- Opening Delimiter -
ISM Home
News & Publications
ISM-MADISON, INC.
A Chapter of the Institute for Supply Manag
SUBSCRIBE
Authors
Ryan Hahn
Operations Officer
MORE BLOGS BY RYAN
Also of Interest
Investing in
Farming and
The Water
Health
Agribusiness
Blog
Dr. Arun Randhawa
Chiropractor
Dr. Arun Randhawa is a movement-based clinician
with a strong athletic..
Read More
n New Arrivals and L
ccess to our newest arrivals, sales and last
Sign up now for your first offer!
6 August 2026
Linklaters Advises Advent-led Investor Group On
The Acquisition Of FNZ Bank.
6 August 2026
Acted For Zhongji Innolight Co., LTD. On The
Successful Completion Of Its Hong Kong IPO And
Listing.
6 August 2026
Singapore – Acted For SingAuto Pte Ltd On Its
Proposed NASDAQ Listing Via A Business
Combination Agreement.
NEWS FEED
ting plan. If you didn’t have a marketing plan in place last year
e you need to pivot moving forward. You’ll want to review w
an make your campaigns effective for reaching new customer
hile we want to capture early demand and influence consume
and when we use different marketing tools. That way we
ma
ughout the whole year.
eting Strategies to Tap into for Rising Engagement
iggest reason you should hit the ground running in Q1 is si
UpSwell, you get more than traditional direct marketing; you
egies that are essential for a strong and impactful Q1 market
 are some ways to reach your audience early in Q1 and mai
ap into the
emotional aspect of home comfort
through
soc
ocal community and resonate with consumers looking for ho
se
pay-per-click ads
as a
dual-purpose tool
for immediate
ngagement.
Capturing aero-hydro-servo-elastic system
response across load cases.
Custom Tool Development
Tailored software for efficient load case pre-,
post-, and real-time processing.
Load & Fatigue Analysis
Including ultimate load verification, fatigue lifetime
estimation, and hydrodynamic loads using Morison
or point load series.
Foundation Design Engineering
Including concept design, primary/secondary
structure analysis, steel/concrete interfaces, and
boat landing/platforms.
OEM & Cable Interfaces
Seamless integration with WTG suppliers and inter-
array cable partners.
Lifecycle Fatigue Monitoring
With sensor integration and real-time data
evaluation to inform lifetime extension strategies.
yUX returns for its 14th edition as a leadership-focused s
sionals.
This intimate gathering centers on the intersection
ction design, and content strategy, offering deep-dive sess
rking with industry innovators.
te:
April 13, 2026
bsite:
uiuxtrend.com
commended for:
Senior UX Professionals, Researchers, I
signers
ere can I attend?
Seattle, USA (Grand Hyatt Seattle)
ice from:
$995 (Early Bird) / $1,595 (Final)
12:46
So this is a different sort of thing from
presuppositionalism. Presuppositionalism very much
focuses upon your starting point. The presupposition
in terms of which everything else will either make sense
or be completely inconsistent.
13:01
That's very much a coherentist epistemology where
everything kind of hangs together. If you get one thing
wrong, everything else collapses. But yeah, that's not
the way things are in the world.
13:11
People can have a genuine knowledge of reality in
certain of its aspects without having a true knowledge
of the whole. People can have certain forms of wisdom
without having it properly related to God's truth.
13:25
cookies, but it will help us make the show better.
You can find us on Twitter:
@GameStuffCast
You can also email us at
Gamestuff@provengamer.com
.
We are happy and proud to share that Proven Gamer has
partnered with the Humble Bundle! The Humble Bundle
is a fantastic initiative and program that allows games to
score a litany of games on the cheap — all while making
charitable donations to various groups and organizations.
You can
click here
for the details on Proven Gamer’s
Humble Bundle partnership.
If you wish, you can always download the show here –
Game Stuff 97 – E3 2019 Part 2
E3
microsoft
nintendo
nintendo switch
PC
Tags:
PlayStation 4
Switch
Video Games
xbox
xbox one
- Closing Delimiter -
| WHAT TO DO |
Output the entries above word for word.

| REPLY |
ISM Home
News & Publications
ISM-MADISON, INC.
A Chapter of the Institute for Supply Manag
SUBSCRIBE
Authors
Ryan Hahn
Operations Officer
MORE BLOGS BY RYAN
Also of Interest
Investing in
Farming and
The Water
Health
Agribusiness
Blog
Dr. Arun Randhawa
Chiropractor
Dr. Arun Randhawa is a movement-based clinician
with a strong athletic..
Read More
n New Arrivals and L
ccess to our newest arrivals, sales and last
Sign up now for your first offer!
6 August 2026
Linklaters Advises Advent-led Investor Group On
The Acquisition Of FNZ Bank.
6 August 2026
Acted For Zhongji Innolight Co., LTD. On The
Successful Completion Of Its Hong Kong IPO And
Listing.
6 August 2026
Singapore – Acted For SingAuto Pte Ltd On Its
Proposed NASDAQ Listing Via A Business
Combination Agreement.
NEWS FEED
ting plan. If you didn’t have a marketing plan in place last year
e you need to pivot moving forward. You’ll want to review w
an make your campaigns effective for reaching new customer
hile we want to capture early demand and influence consume
and when we use different marketing tools. That way we
ma
ughout the whole year.
eting Strategies to Tap into for Rising Engagement
iggest reason you should hit the ground running in Q1 is si
UpSwell, you get more than traditional direct marketing; you
egies that are essential for a strong and impactful Q1 market
 are some ways to reach your audience early in Q1 and mai
ap into the
emotional aspect of home comfort
through
soc
ocal community and resonate with consumers looking for ho
se
pay-per-click ads
as a
dual-purpose tool
for immediate
ngagement.
Capturing aero-hydro-servo-elastic system
response across load cases.
Custom Tool Development
Tailored software for efficient load case pre-,
post-, and real-time processing.
Load & Fatigue Analysis
Including ultimate load verification, fatigue lifetime
estimation, and hydrodynamic loads using Morison
or point load series.
Foundation Design Engineering
Including concept design, primary/secondary
structure analysis, steel/concrete interfaces, and
boat landing/platforms.
OEM & Cable Interfaces
Seamless integration with WTG suppliers and inter-
array cable partners.
Lifecycle Fatigue Monitoring
With sensor integration and real-time data
evaluation to inform lifetime extension strategies.
yUX returns for its 14th edition as a leadership-focused s
sionals.
This intimate gathering centers on the intersection
ction design, and content strategy, offering deep-dive sess
rking with industry innovators.
te:
April 13, 2026
bsite:
uiuxtrend.com
commended for:
Senior UX Professionals, Researchers, I
signers
ere can I attend?
Seattle, USA (Grand Hyatt Seattle)
ice from:
$995 (Early Bird) / $1,595 (Final)
12:46
So this is a different sort of thing from
presuppositionalism. Presuppositionalism very much
focuses upon your starting point. The presupposition
in terms of which everything else will either make sense
or be completely inconsistent.
13:01
That's very much a coherentist epistemology where
everything kind of hangs together. If you get one thing
wrong, everything else collapses. But yeah, that's not
the way things are in the world.
13:11
People can have a genuine knowledge of reality in
certain of its aspects without having a true knowledge
of the whole. People can have certain forms of wisdom
without having it properly related to God's truth.
13:25
cookies, but it will help us make the show better.
You can find us on Twitter:
@GameStuffCast
You can also email us at
Gamestuff@provengamer.com
.
We are happy and proud to share that Proven Gamer has
partnered with the Humble Bundle! The Humble Bundle
is a fantastic initiative and program that allows games to
score a litany of games on the cheap — all while making
charitable donations to various groups and organizations.
You can
click here
for the details on Proven Gamer’s
Humble Bundle partnership.
If you wish, you can always download the show here –
Game Stuff 97 – E3 2019 Part 2
E3
microsoft
nintendo
nintendo switch
PC
Tags:
PlayStation 4
Switch
Video Games
xbox
xbox one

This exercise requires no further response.